COS 137-5
Eco-evolutionary feedback during range expansions

Friday, August 15, 2014: 9:20 AM
Carmel AB, Hyatt Regency Hotel
Kirill Korolev, Bioinformatics and Physics, Boston University, Boston, MA
Manoshi Datta, MIT
Jeff Gore, Physics, MIT, Cambridge, MA
Background/Question/Methods
Species expand their geographical ranges following an environmental change, long range dispersal, or a new adaptation. Range expansions provide a unique window into the coupling of ecological and evolutionary processes because evolution affects invasion and invasion affects evolution. Indeed, the evolution of faster dispersal accelerates the invasion of new territories, as was recently observed during the invasion of cane toads in Australia. At the same time, expansions lead to a reduction of genetic diversity due to the founder effect and changes in the fixation probabilities of beneficial and deleterious mutations. The coupling of these phenomena remains poorly understood especially in the case of frequency-dependent selection, which is common for social traits such as cooperation. Since the mathematical description of the interactions between cooperators and defectors (or producers and non-producers) closely mimics that of hosts and parasites as well as other ecological interactions, the study of social traits during an invasion can also elucidate how range expansions affect host-parasite interactions.

Results/Conclusions
We used both mathematical modeling and experiments to uncover the effects that social traits and range expansions have on each other. First, we developed a mathematical model that described population dynamics of cooperators, e.g. produces of a public good that benefits other individuals, and defectors (i.e. non-producers). We found that the coupling of ecological and evolutionary dynamics leads to an increase in the frequency of cooperators at the expansion front, and, under certain conditions, the entire front can be taken over by cooperators. Thus, a mixed population wave can split into an expansion wave of only cooperators followed by an invasion wave of defectors. After the splitting, cooperators increase in abundance by expanding into new territories faster than they are invaded by defectors.
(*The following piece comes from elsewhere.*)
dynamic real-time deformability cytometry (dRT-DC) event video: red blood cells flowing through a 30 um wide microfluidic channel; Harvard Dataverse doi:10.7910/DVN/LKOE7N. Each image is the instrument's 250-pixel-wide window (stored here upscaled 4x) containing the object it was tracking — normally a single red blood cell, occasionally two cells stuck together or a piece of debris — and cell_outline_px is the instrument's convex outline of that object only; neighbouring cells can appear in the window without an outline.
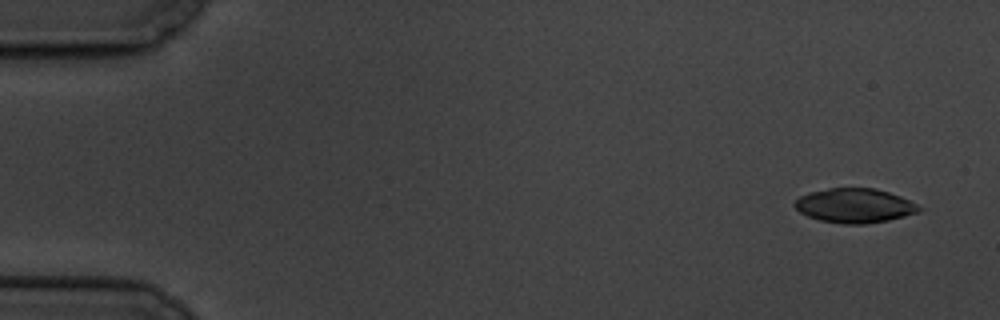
{"species": "common noctule bat (a hibernating species)", "species_latin": "Nyctalus noctula", "temperature_condition": "cold", "stored_images_in_passage": 15, "camera_frame_rate_fps": 3000, "um_per_image_px": 0.085, "animal": {"sex": "male", "body_mass_g": 19.5, "forearm_length_mm": 54.6}, "frame": {"image": 1, "passage_image": 1, "time_ms": 0.0, "image_size_px": [1000, 320], "cell_outline_px": [[924, 208], [920, 212], [888, 220], [864, 224], [844, 224], [820, 220], [808, 216], [800, 212], [792, 204], [800, 196], [808, 192], [828, 188], [876, 188], [900, 196]], "centroid_in_image_um": [72.64, 17.47], "position_along_channel_um": 12.4, "area_um2": 24.91}}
We tested this result in an experimental metapopulation of genetically engineered yeast cells. The experiments confirmed that range expansion can occur in two modalities: either as a mixed population wave of cooperators and defectors or as a wave of cooperators followed by a wave of defectors. More generally, our results show how range expansions and genetic or species diversity affect each other, predict novel temporal dynamics following the invasion, and suggest new approacher to managing population expansions.